• Insécurité: l'échec du tout-répressif

    La baisse des chiffres globaux de la délinquance a peu à voir avec l'ardeur répressive du gouvernement. Son action ne répond pas aux formes d'insécurité du quotidien dont souffre une partie de la population, souvent peu favorisée.

    S'il est un domaine où les pouvoirs publics n'ont pas peur de tenir des discours contradictoires, c'est bien celui de l'insécurité. Tantôt, ils présentent des résultats statistiques qui témoignent de la baisse des crimes et délits, afin de démontrer combien la politique menée est efficace; tantôt, ils mettent en exergue le dernier fait divers crapuleux, pour faire peur aux "honnêtes gens" et les inciter à réélire demain celui qui affirme haut et fort sa volonté de mettre au pas les délinquants. De deux choses l'une: soit l'insécurité persiste, et les méthodes mises en oeuvre depuis l'arrivée au ministère de l'Intérieur de Nicolas Sarkozy en 2002 sont inefficaces; soit elle baisse vraiment, et on attendrait alors de ce président volontariste qu'il consacre son énergie à d'autres dossiers, à commencer par la lutte contre le chômage.

    Que nous disent les chiffres?

    Pris dans leur ensemble, les chiffres de la délinquance sont clairement en baisse. Entre 2002 et 2009, le nombre de crimes et délits constatés par les services de police et de gendarmerie a ainsi diminué de 689 à 564 pour 10 000 habitants, et le nombre de faits enregistrés par la police au cours d'une année a baissé de 600 000 entre 2002 et 2009. Une décrue qui tranche avec la hausse enregistrée entre 1997 et 2002: le taux était alors passé de 597 à 689 (voir graphique ci-dessus).

    Ces statistiques globales ne signifient cependant pas grand-chose: on y mélange meurtres et chèques sans provision. Enfin, la baisse peut tenir à l'activité des forces de l'ordre (la peur du gendarme rend vertueux) ou… à leur inactivité (une baisse des contrôles suffit à faire diminuer le nombre de faits constatés).

    Pour mieux comprendre les transformations en cours, nous avons reconstitué les séries historiques. En se contentant d'un découpage grossier en quatre grands critères, il apparaît déjà clairement que la baisse constatée s'explique par la diminution des vols (voir graphique). Entre le milieu des années 1960 et le milieu des années 1980, ceux-ci avaient fortement progressé, passant de 100 à 400 vols pour 10 000 habitants. Le chiffre plafonne ensuite autour de ce niveau, puis redescend nettement à partir de 2002, pour revenir à 300 en 2009.

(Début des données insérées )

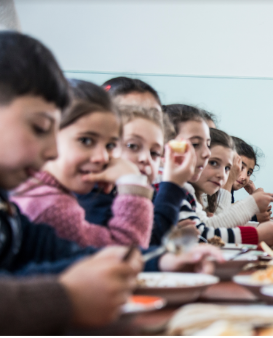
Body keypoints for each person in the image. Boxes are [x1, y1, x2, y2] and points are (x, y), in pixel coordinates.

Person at [0, 31, 223, 334]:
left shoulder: (11, 210)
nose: (51, 150)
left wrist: (160, 261)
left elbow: (69, 255)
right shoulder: (45, 200)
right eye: (40, 128)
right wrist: (65, 296)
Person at [11, 79, 155, 248]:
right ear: (47, 138)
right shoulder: (51, 208)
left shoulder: (38, 190)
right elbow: (123, 255)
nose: (102, 157)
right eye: (86, 141)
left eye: (110, 145)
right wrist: (133, 186)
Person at [164, 104, 273, 245]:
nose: (206, 152)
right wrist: (253, 221)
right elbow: (207, 233)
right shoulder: (172, 189)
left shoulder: (188, 191)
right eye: (197, 143)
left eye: (227, 167)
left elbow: (207, 228)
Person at [76, 105, 197, 246]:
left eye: (154, 153)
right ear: (109, 148)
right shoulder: (93, 193)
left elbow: (151, 240)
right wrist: (172, 185)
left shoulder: (148, 194)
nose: (145, 158)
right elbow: (135, 249)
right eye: (132, 146)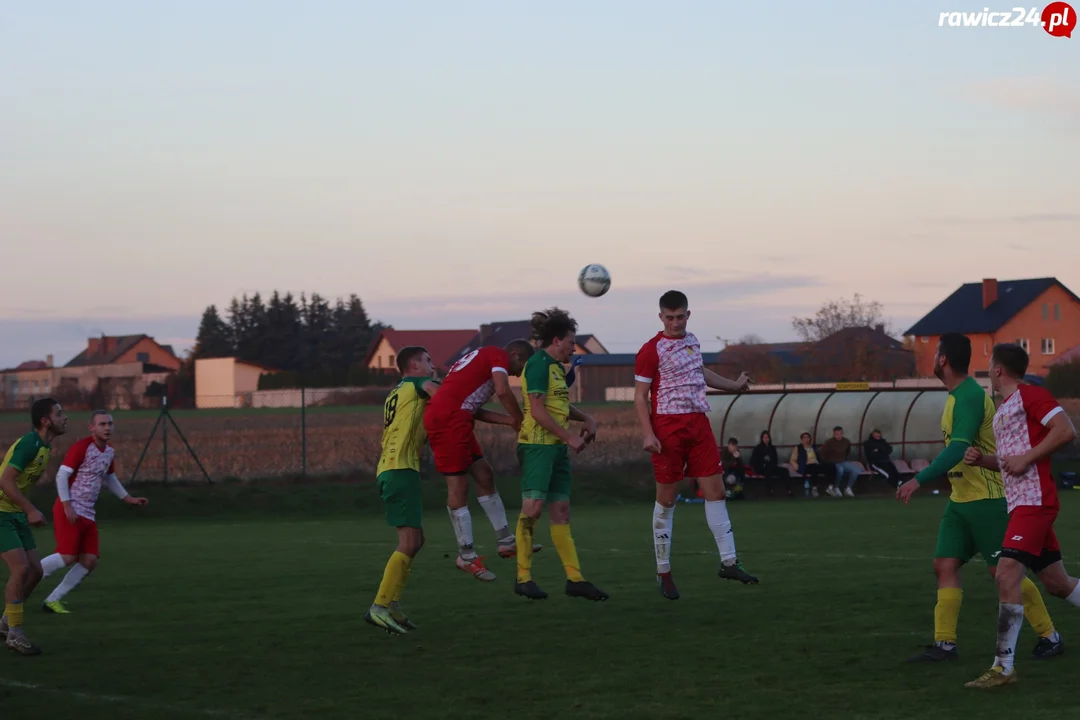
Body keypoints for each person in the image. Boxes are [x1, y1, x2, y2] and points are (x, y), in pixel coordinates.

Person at [896, 333, 1062, 663]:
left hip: (987, 499)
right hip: (961, 501)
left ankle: (1049, 636)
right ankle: (945, 644)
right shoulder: (957, 395)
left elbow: (958, 449)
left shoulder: (970, 395)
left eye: (936, 354)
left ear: (942, 360)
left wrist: (919, 479)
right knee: (943, 565)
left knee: (1002, 573)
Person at [961, 343, 1079, 688]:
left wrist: (1027, 458)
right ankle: (1004, 668)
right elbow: (1011, 462)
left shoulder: (1031, 394)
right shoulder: (1006, 409)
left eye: (989, 365)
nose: (988, 371)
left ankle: (1003, 667)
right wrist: (982, 459)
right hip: (1021, 503)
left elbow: (1065, 429)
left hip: (1035, 501)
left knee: (1007, 571)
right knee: (1057, 584)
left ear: (998, 370)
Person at [634, 290, 757, 601]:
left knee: (716, 492)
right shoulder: (651, 350)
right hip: (668, 427)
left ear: (688, 315)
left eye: (680, 316)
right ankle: (663, 570)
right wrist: (649, 434)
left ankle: (729, 562)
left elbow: (698, 372)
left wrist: (733, 385)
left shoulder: (692, 341)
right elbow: (639, 396)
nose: (675, 322)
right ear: (661, 317)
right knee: (668, 498)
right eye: (670, 317)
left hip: (698, 423)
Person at [422, 340, 542, 582]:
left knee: (485, 475)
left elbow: (473, 407)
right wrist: (520, 418)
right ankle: (465, 555)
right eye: (522, 366)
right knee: (459, 486)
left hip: (458, 417)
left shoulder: (480, 361)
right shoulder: (497, 355)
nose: (520, 373)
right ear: (515, 354)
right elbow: (502, 390)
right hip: (448, 420)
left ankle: (506, 541)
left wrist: (510, 421)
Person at [513, 308, 608, 602]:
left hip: (555, 450)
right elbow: (538, 410)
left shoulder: (556, 367)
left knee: (561, 511)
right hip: (537, 447)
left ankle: (575, 579)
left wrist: (587, 419)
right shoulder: (538, 364)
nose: (573, 347)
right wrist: (568, 437)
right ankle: (523, 577)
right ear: (557, 340)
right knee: (533, 509)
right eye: (571, 341)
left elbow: (558, 406)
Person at [38, 410, 148, 614]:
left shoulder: (108, 452)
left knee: (90, 560)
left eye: (110, 424)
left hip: (88, 512)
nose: (107, 428)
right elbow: (62, 476)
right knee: (68, 556)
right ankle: (27, 576)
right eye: (102, 424)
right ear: (92, 427)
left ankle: (53, 600)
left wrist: (127, 498)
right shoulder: (82, 447)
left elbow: (110, 478)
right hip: (69, 509)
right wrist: (67, 504)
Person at [365, 346, 441, 635]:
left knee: (416, 540)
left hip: (394, 468)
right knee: (408, 542)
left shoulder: (398, 391)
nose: (433, 366)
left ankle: (392, 604)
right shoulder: (417, 383)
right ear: (414, 364)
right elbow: (442, 396)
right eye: (428, 360)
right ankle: (379, 607)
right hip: (399, 470)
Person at [0, 398, 68, 655]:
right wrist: (31, 509)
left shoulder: (43, 446)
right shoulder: (31, 443)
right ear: (45, 421)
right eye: (59, 413)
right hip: (1, 514)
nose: (65, 418)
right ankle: (14, 634)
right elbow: (5, 481)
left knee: (36, 571)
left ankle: (6, 622)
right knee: (20, 568)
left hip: (14, 513)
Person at [818, 426, 860, 497]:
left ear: (842, 433)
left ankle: (848, 488)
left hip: (843, 461)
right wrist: (827, 461)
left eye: (840, 434)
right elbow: (822, 453)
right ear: (834, 434)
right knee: (840, 470)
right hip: (832, 462)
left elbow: (848, 451)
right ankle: (836, 487)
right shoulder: (829, 442)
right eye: (837, 434)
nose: (839, 436)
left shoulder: (846, 441)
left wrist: (845, 459)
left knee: (856, 470)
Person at [750, 430, 788, 496]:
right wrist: (763, 462)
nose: (766, 439)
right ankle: (770, 489)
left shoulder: (772, 448)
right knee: (768, 469)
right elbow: (753, 461)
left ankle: (788, 489)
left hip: (772, 467)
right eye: (764, 437)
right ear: (762, 439)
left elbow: (775, 460)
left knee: (784, 471)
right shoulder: (758, 448)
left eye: (767, 437)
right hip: (761, 468)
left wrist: (771, 463)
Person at [789, 432, 827, 498]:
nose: (806, 439)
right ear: (801, 439)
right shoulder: (798, 448)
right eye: (804, 437)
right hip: (805, 465)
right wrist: (796, 466)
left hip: (815, 464)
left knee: (830, 466)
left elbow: (819, 457)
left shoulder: (813, 447)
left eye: (808, 437)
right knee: (813, 468)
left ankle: (831, 487)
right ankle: (814, 488)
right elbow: (792, 459)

    Les infractions économiques et financières (chèques sans provision, escroqueries, etc.) sont, quant à elles, pratiquement stables depuis le milieu des années 1990. Même constat depuis 2003 pour la catégorie fourre-tout des "autres infractions". Seuls les crimes et délits contre les personnes ne cessent d'augmenter: de 24 pour 10 000 habitants en 1990, elles grimpent à 66 pour 10 000 en 2009.

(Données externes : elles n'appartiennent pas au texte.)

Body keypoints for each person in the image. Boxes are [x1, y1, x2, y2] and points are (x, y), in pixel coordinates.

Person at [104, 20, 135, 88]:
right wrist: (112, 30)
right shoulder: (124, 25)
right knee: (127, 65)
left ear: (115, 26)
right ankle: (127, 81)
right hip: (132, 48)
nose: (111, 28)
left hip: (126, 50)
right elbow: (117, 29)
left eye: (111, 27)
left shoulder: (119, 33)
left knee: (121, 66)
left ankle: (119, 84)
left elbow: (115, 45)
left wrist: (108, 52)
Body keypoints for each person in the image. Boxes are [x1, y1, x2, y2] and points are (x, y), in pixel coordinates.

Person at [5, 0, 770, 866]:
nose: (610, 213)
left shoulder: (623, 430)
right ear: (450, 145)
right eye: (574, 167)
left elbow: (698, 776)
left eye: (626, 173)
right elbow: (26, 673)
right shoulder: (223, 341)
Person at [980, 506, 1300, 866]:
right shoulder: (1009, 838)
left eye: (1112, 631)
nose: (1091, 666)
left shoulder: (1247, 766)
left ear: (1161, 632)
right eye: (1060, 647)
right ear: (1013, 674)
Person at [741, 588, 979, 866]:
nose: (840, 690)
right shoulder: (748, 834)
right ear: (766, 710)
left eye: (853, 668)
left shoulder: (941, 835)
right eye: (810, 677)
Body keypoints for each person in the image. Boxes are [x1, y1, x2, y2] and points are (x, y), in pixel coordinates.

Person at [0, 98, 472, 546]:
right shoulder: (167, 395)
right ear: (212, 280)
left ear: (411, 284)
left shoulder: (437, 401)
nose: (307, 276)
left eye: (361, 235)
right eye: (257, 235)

    La baisse se concentre donc sur les vols. Et en matière de vols, tout est dans la voiture. Pour le comprendre, nous avons disséqué sur la période 2004-2009 le document "Etat 4001" établi par le ministère de l'Intérieur, qui récapitule en 100 postes différents les crimes et délits. Edifiant. Au cours des cinq dernières années, sur les 300 000 faits en moins enregistrés, on compte 290 000 vols d'automobiles, d'accessoires ou à l'intérieur des véhicules et autres dégradations! Cette évolution est pour l'essentiel liée à une meilleure protection des véhicules (1). A cela s'ajoute un autre phénomène: "l'avènement d'une classe moyenne dans les pays de l'Est, et notamment la Pologne, a pour partie tari les filières de vols à destination de l'étranger", explique Pierre-Olivier Adrey, directeur technique et produit à la Macif. Autre exemple: l'équipement généralisé en téléphones portables réduit l'intérêt du vol, sauf pour les produits de valeur. Un phénomène qui explique en partie les 20 000 vols à la tire de moins observés ces cinq dernières années… Autant d'évolutions qui ne doivent rien à l'ardeur répressive du gouvernement.